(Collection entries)
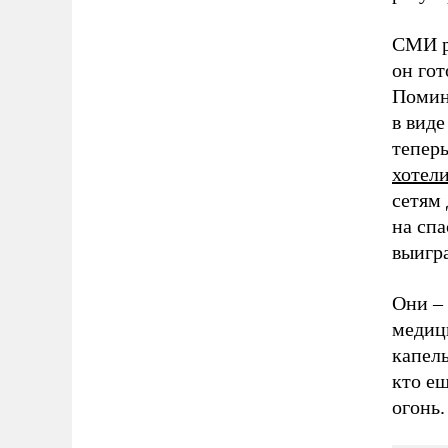
СМИ р
он го
Помину
в вид
теперь
хотел
сетям 
на спа
выигра
Они – 
медици
капель
кто е
огонь.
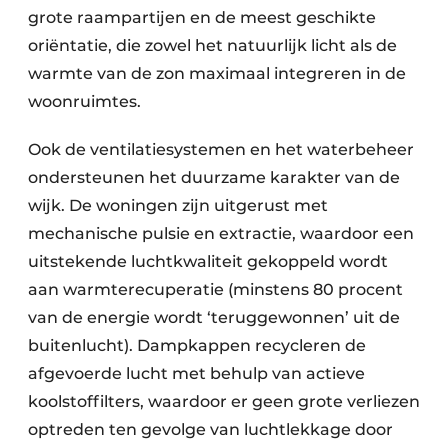
grote raampartijen en de meest geschikte
oriëntatie, die zowel het natuurlijk licht als de
warmte van de zon maximaal integreren in de
woonruimtes.
Ook de ventilatiesystemen en het waterbeheer
ondersteunen het duurzame karakter van de
wijk. De woningen zijn uitgerust met
mechanische pulsie en extractie, waardoor een
uitstekende luchtkwaliteit gekoppeld wordt
aan warmterecuperatie (minstens 80 procent
van de energie wordt ‘teruggewonnen’ uit de
buitenlucht). Dampkappen recycleren de
afgevoerde lucht met behulp van actieve
koolstoffilters, waardoor er geen grote verliezen
optreden ten gevolge van luchtlekkage
door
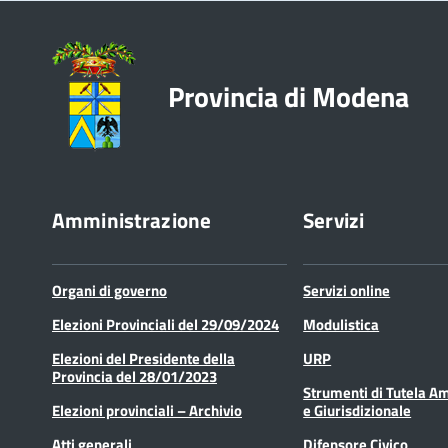
Provincia di Modena
Amministrazione
Servizi
Organi di governo
Servizi online
Elezioni Provinciali del 29/09/2024
Modulistica
Elezioni del Presidente della
URP
Provincia del 28/01/2023
Strumenti di Tutela A
Elezioni provinciali – Archivio
e Giurisdizionale
Atti generali
Difensore Civico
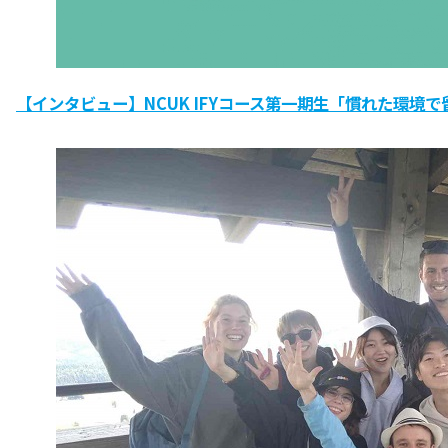
【インタビュー】NCUK IFYコース第一期生「慣れた環境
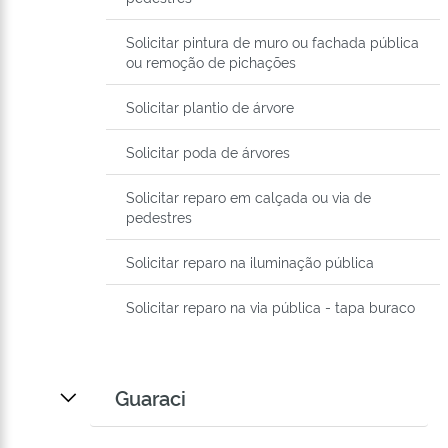
Solicitar pintura de muro ou fachada pública
ou remoção de pichações
Solicitar plantio de árvore
Solicitar poda de árvores
Solicitar reparo em calçada ou via de
pedestres
Solicitar reparo na iluminação pública
Solicitar reparo na via pública - tapa buraco
Guaraci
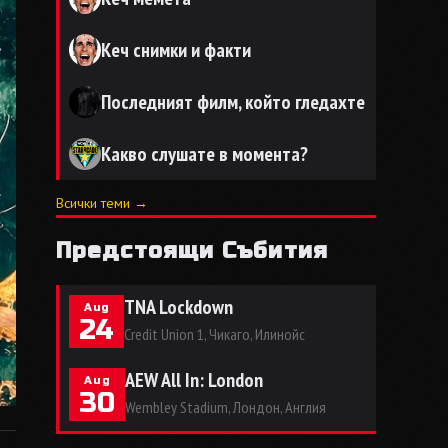
Кеч снимки и факти
Последният филм, който гледахте
Какво слушате в момента?
Всички теми →
Предстоящи Събития
TNA Lockdown
Aug
24
Credit Union 1, Чикаго, Илинойс
AEW All In: London
Aug
30
Wembley Stadium, Лондон, Англия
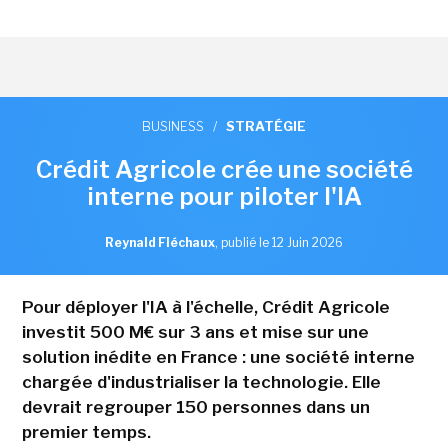
BUSINESS
/
STRATÉGIE
Crédit Agricole crée une société
interne pour piloter l'IA
Reynald Fléchaux
,
publié le 12 Juin 2026
Pour déployer l'IA à l'échelle, Crédit Agricole
investit 500 M€ sur 3 ans et mise sur une
solution inédite en France : une société interne
chargée d'industrialiser la technologie. Elle
devrait regrouper 150 personnes dans un
premier temps.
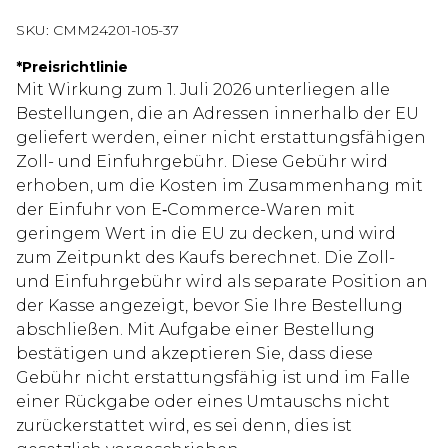
SKU:
CMM24201-105-37
*
Preisrichtlinie
Mit Wirkung zum 1. Juli 2026 unterliegen alle
Bestellungen, die an Adressen innerhalb der EU
geliefert werden, einer nicht erstattungsfähigen
Zoll- und Einfuhrgebühr. Diese Gebühr wird
erhoben, um die Kosten im Zusammenhang mit
der Einfuhr von E‑Commerce-Waren mit
geringem Wert in die EU zu decken, und wird
zum Zeitpunkt des Kaufs berechnet. Die Zoll-
und Einfuhrgebühr wird als separate Position an
der Kasse angezeigt, bevor Sie Ihre Bestellung
abschließen. Mit Aufgabe einer Bestellung
bestätigen und akzeptieren Sie, dass diese
Gebühr nicht erstattungsfähig ist und im Falle
einer Rückgabe oder eines Umtauschs nicht
zurückerstattet wird, es sei denn, dies ist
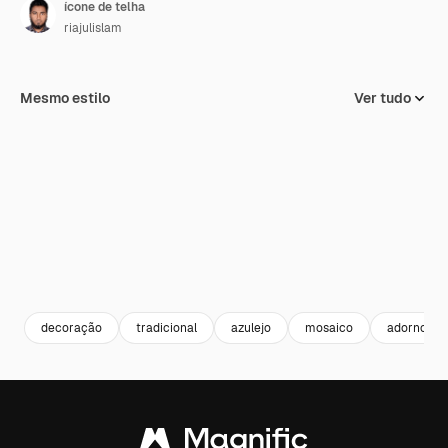
ícone de telha
riajulislam
Mesmo estilo
Ver tudo
decoração
tradicional
azulejo
mosaico
adorno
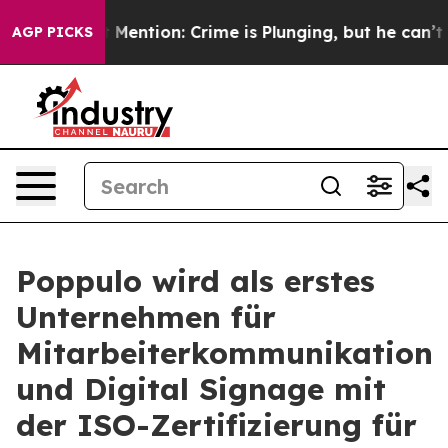
 Won’t Mention: Crime is Plunging, but he can’t Han
AGP PICKS
Poppulo wird als erstes
Unternehmen für
Mitarbeiterkommunikation
und Digital Signage mit
der ISO-Zertifizierung für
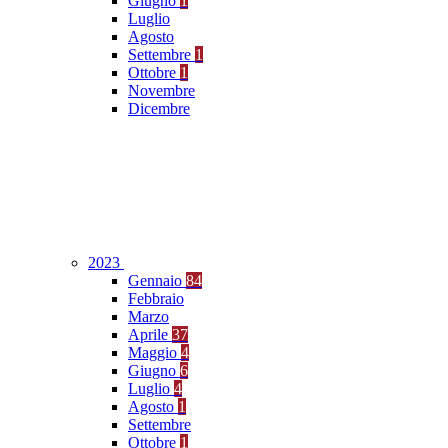
Giugno
1
Luglio
Agosto
Settembre
1
Ottobre
1
Novembre
Dicembre
2023
Gennaio
84
Febbraio
Marzo
Aprile
37
Maggio
4
Giugno
6
Luglio
4
Agosto
1
Settembre
Ottobre
1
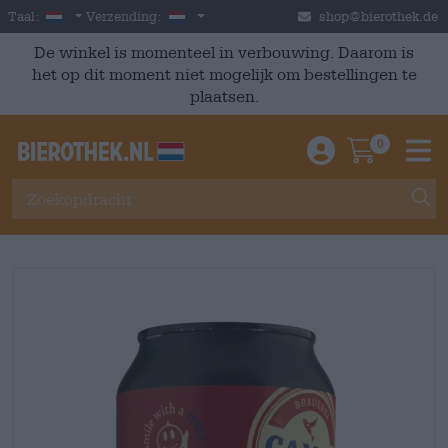
Skip to main content
Dutch
Nederland
Taal:
Verzending:
shop@bierothek.de
De winkel is momenteel in verbouwing. Daarom is
het op dit moment niet mogelijk om bestellingen te
plaatsen.
0
Einloggen / An
Warenkor
M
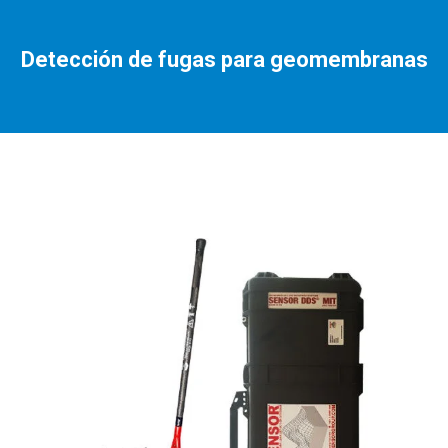
Detección de fugas para geomembranas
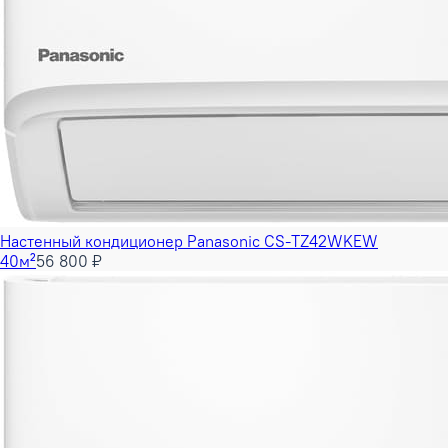
Настенный кондиционер Panasonic CS-TZ42WKEW
40м²
56 800 ₽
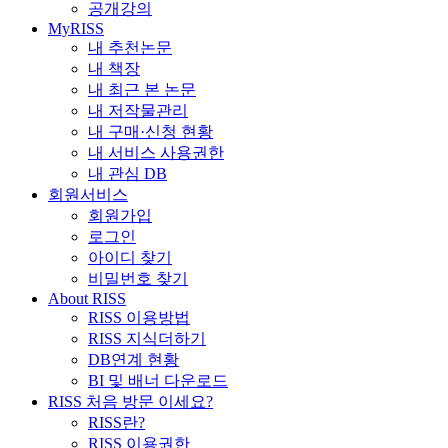
공개강의
MyRISS
내 추천논문
내 책장
내 최근 본 논문
내 저작물관리
내 구매·신청 현황
내 서비스 사용권한
내 관심 DB
회원서비스
회원가입
로그인
아이디 찾기
비밀번호 찾기
About RISS
RISS 이용방법
RISS 지식더하기
DB연계 현황
BI 및 배너 다운로드
RISS 처음 방문 이세요?
RISS란?
RISS 이용권한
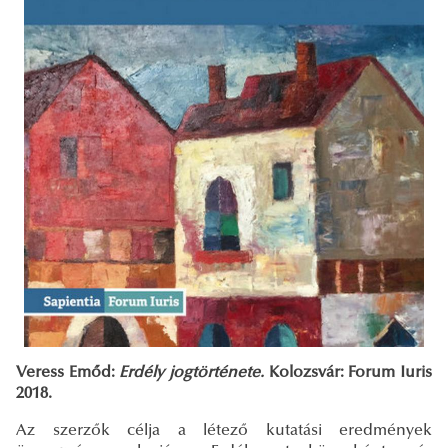
Veress Emőd:
Erdély jogtörténete.
Kolozsvár: Forum Iuris
2018.
Az szerzők célja a létező kutatási eredmények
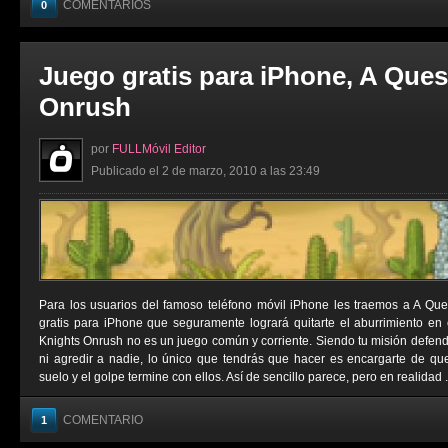
COMENTARIOS
0
Juego gratis para iPhone, A Ques
Onrush
por
FULLMóvil Editor
Publicado el 2 de marzo, 2010 a las 23:49
Para los usuarios del famoso teléfono móvil iPhone les traemos a A Que
gratis para iPhone que seguramente logrará quitarte el aburrimiento en
Knights Onrush no es un juego común y corriente. Siendo tu misión defende
ni agredir a nadie, lo único que tendrás que hacer es encargarte de qu
suelo y el golpe termine con ellos. Así de sencillo parece, pero en realidad .
COMENTARIO
1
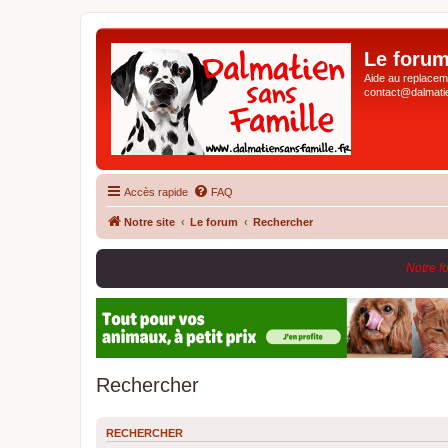
Le forum
Aide au replaceme
contact@dalmatie
Accès rapide
FAQ
Notre site
Le forum
Rechercher
Notre f
Rechercher
RECHERCHER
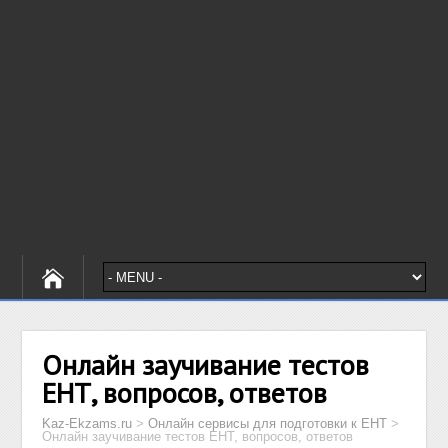
Онлайн заучивание тестов
ЕНТ, вопросов, ответов
Kaz-Ekzams.ru
>
Онлайн сервисы для подготовки к ЕНТ
>
Онлайн заучивание тестов ЕНТ, вопросов, ответов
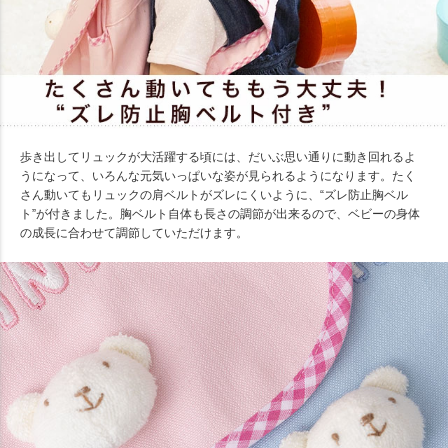
歩き出してリュックが大活躍する頃には、だいぶ思い通りに動き回れるよ
うになって、いろんな元気いっぱいな姿が見られるようになります。たく
さん動いてもリュックの肩ベルトがズレにくいように、“ズレ防止胸ベル
ト”が付きました。胸ベルト自体も長さの調節が出来るので、ベビーの身体
の成長に合わせて調節していただけます。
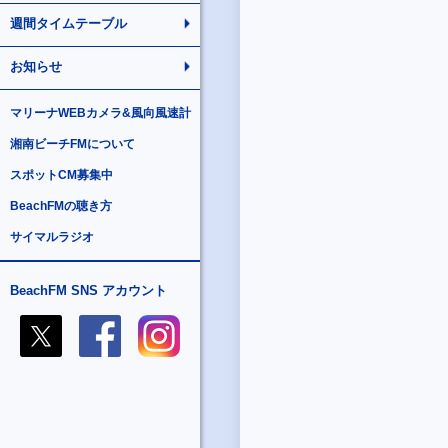
週間タイムテーブル
お知らせ
マリーナWEBカメラ&風向風速計
湘南ビーチFMについて
スポットCM募集中
BeachFMの聴き方
サイマルラジオ
BeachFM SNS アカウント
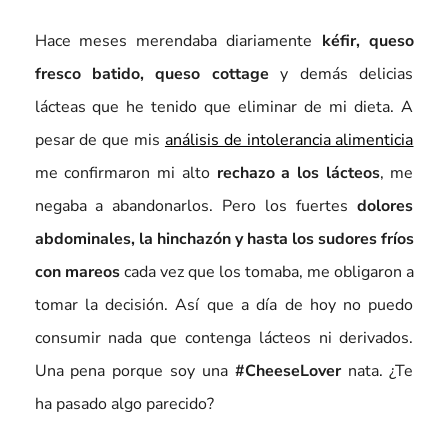
Hace meses merendaba diariamente
kéfir,
queso
fresco batido, queso cottage
y demás delicias
lácteas que he tenido que eliminar de mi dieta. A
pesar de que mis
análisis de intolerancia alimenticia
me confirmaron mi alto
rechazo a los lácteos
, me
negaba a abandonarlos. Pero los fuertes
dolores
abdominales, la hinchazón y hasta los sudores fríos
con mareos
cada vez que los tomaba, me obligaron a
tomar la decisión. Así que a día de hoy no puedo
consumir nada que contenga lácteos ni derivados.
Una pena porque soy una
#CheeseLover
nata. ¿Te
ha pasado algo parecido?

* **ACTIVITY**: Starting at the beginning of the entries above and ending at the line containing "premier temps.", give those lines as a numbered list, skipping blank lines. Leave the pictures out of your answer.

* **SOLUTION**:
1. СМИ р
2. он го
3. Помину
4. в вид
5. теперь
6. хотел
7. сетям 
8. на спа
9. выигра
10. Они – 
11. медици
12. капель
13. кто е
14. огонь.
15. grote raampartijen en de meest geschikte
16. oriëntatie, die zowel het natuurlijk licht als de
17. warmte van de zon maximaal integreren in de
18. woonruimtes.
19. Ook de ventilatiesystemen en het waterbeheer
20. ondersteunen het duurzame karakter van de
21. wijk. De woningen zijn uitgerust met
22. mechanische pulsie en extractie, waardoor een
23. uitstekende luchtkwaliteit gekoppeld wordt
24. aan warmterecuperatie (minstens 80 procent
25. van de energie wordt ‘teruggewonnen’ uit de
26. buitenlucht). Dampkappen recycleren de
27. afgevoerde lucht met behulp van actieve
28. koolstoffilters, waardoor er geen grote verliezen
29. optreden ten gevolge van luchtlekkage
30. door
31. Provincia di Modena
32. Amministrazione
33. Servizi
34. Organi di governo
35. Servizi online
36. Elezioni Provinciali del 29/09/2024
37. Modulistica
38. Elezioni del Presidente della
39. URP
40. Provincia del 28/01/2023
41. Strumenti di Tutela A
42. Elezioni provinciali – Archivio
43. e Giurisdizionale
44. Atti generali
45. Difensore Civico
46. 【インタビュー】NCUK IFYコース第一期生「慣れた環境
47. Solicitar pintura de muro ou fachada pública
48. ou remoção de pichações
49. Solicitar plantio de árvore
50. Solicitar poda de árvores
51. Solicitar reparo em calçada ou via de
52. pedestres
53. Solicitar reparo na iluminação pública
54. Solicitar reparo na via pública - tapa buraco
55. Guaraci
56. Кеч снимки и факти
57. Последният филм, който гледахте
58. Какво слушате в момента?
59. Всички теми →
60. Предстоящи Събития
61. TNA Lockdown
62. Aug
63. 24
64. Credit Union 1, Чикаго, Илинойс
65. AEW All In: London
66. Aug
67. 30
68. Wembley Stadium, Лондон, Англия
69. BUSINESS
70. /
71. STRATÉGIE
72. Crédit Agricole crée une société
73. interne pour piloter l'IA
74. Reynald Fléchaux
75. ,
76. publié le 12 Juin 2026
77. Pour déployer l'IA à l'échelle, Crédit Agricole
78. investit 500 M€ sur 3 ans et mise sur une
79. solution inédite en France : une société interne
80. chargée d'industrialiser la technologie. Elle
81. devrait regrouper 150 personnes dans un
82. premier temps.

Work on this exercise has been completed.